*TEXTO DE LEITURA*.

★ ★ ★ ★

A morte associada ao rio, o Rio da Morte…

A teologia, ou tealogia, da nossa Deusa é rica e complexa e envolve o Sol e a Lua, a Terra e as Águas, para o fundo das quais Ela é levada pela corrente, na estação em que morre a vegetação, os animais hibernam e os campos entram em pousio.

Iria sempre inspirou, além do povo simples, poetas como, aqui, António Nobre:


Santa Iria

(Que floresceu em Nabância no século VII)

 

Num rio virginal de águas claras e mansas,

Pequenino baixel, a Santa vai boiando.

Pouco a pouco, dilui-se o oiro das suas tranças

E, diluído, vê-se as águas aloirando.

 

Circunda-a um esplendor de verdes Esperanças.

Unge-lhe a fronte o luar (os Santos Óleos) brando,

E, com a Graça etérea e meiga das crianças,

Formosa Iria vai boiando, vai boiando…

 

Os cravos e os jasmins abrem-se à luz da Lua,

E, ao verem-na passar, fantástica barquinha,

Murmuram-se entre si: «É um mármore que flutua!»

 

Ela entra, enfim, no Oceano… E escuta-se, ao luar,

A mãe do Pescador, rezando a ladainha

Pelos que andam, Senhor! Sobre as águas do Mar…”

★ ★ ★ ★

*LINHAS DE DADOS*.
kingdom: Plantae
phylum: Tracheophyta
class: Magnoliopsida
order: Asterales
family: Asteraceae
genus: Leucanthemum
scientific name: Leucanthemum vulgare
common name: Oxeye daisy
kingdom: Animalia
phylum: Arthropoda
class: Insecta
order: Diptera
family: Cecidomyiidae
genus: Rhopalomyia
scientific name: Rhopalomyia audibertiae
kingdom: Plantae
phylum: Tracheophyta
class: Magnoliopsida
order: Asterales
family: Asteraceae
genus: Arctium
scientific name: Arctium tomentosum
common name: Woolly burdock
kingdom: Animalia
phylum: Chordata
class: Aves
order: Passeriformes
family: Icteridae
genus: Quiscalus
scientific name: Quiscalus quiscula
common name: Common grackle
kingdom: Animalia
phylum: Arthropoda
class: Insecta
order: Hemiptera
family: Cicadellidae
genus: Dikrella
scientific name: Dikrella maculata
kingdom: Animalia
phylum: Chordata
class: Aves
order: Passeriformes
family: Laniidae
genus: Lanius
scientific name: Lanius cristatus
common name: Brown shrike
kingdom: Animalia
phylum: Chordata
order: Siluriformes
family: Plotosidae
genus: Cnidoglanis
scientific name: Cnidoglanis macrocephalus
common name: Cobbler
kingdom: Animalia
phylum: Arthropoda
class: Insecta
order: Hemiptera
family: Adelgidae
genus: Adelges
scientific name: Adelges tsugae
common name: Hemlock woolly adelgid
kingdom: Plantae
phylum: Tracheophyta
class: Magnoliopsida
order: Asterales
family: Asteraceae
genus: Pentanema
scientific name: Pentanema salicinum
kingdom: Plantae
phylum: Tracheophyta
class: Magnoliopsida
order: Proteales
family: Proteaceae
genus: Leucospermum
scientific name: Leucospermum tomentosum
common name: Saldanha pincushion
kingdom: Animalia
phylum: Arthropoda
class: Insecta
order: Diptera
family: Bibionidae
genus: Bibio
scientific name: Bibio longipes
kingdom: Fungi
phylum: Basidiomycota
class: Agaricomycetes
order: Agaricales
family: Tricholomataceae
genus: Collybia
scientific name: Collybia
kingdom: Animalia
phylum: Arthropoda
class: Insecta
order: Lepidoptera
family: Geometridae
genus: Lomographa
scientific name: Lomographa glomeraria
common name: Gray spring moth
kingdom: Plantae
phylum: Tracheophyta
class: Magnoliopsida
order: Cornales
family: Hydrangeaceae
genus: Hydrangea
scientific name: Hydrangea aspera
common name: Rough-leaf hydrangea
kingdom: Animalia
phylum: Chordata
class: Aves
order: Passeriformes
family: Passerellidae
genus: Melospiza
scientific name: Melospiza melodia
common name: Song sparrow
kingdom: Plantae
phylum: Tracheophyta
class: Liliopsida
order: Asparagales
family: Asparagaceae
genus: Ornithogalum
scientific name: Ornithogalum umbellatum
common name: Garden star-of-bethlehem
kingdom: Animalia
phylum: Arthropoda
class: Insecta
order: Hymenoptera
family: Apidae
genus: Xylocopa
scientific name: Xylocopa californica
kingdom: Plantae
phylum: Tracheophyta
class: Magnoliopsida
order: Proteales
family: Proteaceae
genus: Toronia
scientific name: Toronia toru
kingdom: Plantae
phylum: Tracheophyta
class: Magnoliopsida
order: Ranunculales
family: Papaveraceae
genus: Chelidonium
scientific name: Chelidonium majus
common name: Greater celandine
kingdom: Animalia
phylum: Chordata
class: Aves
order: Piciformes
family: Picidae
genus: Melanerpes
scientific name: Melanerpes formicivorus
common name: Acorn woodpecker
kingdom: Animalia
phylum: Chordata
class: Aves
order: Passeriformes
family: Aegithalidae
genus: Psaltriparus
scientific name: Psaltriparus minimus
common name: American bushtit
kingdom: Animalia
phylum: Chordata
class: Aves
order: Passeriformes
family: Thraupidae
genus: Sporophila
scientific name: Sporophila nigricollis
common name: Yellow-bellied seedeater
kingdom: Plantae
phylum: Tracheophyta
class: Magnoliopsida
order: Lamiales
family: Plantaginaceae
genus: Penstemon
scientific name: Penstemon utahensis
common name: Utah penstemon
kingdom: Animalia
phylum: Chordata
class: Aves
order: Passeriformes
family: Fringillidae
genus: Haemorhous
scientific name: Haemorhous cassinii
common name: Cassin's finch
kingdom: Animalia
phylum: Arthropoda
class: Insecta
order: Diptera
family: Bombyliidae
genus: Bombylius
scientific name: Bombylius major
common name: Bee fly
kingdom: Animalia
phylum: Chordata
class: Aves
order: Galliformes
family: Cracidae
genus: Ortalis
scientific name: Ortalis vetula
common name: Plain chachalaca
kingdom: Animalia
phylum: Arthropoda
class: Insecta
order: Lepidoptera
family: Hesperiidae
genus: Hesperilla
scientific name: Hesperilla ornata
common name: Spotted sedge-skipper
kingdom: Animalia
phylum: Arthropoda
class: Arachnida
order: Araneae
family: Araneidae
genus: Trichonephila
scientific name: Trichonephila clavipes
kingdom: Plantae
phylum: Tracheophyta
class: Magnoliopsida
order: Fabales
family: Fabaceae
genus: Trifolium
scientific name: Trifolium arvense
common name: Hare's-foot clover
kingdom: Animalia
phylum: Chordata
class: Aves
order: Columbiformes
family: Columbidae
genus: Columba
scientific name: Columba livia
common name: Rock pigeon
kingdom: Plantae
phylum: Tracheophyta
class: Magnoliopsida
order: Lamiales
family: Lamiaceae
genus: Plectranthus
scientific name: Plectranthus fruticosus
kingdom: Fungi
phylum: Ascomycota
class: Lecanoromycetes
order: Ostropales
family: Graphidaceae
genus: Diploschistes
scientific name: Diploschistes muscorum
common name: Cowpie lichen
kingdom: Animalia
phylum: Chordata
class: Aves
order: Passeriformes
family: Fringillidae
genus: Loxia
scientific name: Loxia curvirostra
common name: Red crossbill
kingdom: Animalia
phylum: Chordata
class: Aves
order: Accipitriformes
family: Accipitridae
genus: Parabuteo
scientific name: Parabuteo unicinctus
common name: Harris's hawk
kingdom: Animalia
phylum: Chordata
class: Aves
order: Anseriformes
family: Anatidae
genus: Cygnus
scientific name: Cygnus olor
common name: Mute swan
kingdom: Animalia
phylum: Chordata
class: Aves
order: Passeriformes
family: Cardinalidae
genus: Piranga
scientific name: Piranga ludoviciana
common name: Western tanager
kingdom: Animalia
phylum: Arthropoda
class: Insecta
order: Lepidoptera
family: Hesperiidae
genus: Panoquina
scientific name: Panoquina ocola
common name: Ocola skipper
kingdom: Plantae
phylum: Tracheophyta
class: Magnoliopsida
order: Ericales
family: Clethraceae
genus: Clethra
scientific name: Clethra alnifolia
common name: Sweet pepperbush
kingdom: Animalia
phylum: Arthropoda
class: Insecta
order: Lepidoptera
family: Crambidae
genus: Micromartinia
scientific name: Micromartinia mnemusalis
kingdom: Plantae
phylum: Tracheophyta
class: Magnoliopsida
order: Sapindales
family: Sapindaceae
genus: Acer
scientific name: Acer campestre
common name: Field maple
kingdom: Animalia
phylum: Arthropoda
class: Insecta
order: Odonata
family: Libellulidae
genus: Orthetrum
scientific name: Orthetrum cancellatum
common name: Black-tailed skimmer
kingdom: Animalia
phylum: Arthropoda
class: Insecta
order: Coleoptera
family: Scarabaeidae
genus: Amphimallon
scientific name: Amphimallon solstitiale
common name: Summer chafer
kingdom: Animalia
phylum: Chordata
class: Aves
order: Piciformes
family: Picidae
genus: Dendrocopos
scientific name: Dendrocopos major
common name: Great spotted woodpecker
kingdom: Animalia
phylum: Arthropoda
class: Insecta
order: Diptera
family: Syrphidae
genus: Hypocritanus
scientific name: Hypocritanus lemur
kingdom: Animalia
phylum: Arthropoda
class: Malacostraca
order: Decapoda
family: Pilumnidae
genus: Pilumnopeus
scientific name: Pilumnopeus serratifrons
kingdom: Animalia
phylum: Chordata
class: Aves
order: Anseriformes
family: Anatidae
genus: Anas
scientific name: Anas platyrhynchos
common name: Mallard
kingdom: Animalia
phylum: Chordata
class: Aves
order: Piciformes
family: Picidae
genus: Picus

★ ★ ★ ★

*OBJETIVO 1*.
Apresenta numa tabela Markdown, com a coluna n para o número de ordem e a coluna Linha para o conteúdo, o trecho das entradas que abre com a linha que contém "family: Graphidaceae" e fecha com a linha que contém "scientific name: Loxia curvirostra", ambas incluídas. Deixa de fora as linhas em branco.
*OBJETIVO 2*.
Por favor, prolonga o texto sobre Santa Iria a partir do ponto em que termina.
O texto sobre Santa Iria e as entradas têm origens diferentes.

*RESPOSTA DO EXERCÍCIO 1*.
| n | Linha |
|---|---|
| 1 | family: Graphidaceae |
| 2 | genus: Diploschistes |
| 3 | scientific name: Diploschistes muscorum |
| 4 | common name: Cowpie lichen |
| 5 | kingdom: Animalia |
| 6 | phylum: Chordata |
| 7 | class: Aves |
| 8 | order: Passeriformes |
| 9 | family: Fringillidae |
| 10 | genus: Loxia |
| 11 | scientific name: Loxia curvirostra |

*RESPOSTA DO EXERCÍCIO 2*.
 Leça, 1885, António Nobre

 

À superfície reina agora a Sua contraparte anciã, a Senhora da Pedra, cuja cabeça, a parte mais importante do corpo, onde se aloja a sabedoria e a própria alma, para as nossas antepassadas e os nossos antepassados, vela por nós e pela terra. A Senhora do Inverno, da Pedra, dos Ossos, das Neves, com as Suas Nove Sacerdotisas. Nós te honramos e invocamos o Teu rigor, a tua resiliência, a Tua foice que limpa a terra física, bem como o território da nossa alma, daquilo que já pereceu depois de ter cumprido o seu propósito e tempo de vida. Aí na serra, à Sua cabeça somam-se as outras partes mais significativas do Seu corpo de Grande Criadora. Precisamos da nossa visão desperta e alerta para ver o 

Seu ventre prenhe e os Seus seios fartos, e mais além ainda, anunciada pela marca do seu pezinho de Donzela, a Sua sagrada vulva de onde jorram as águas amnióticas que alimentam e sustêm a Vida.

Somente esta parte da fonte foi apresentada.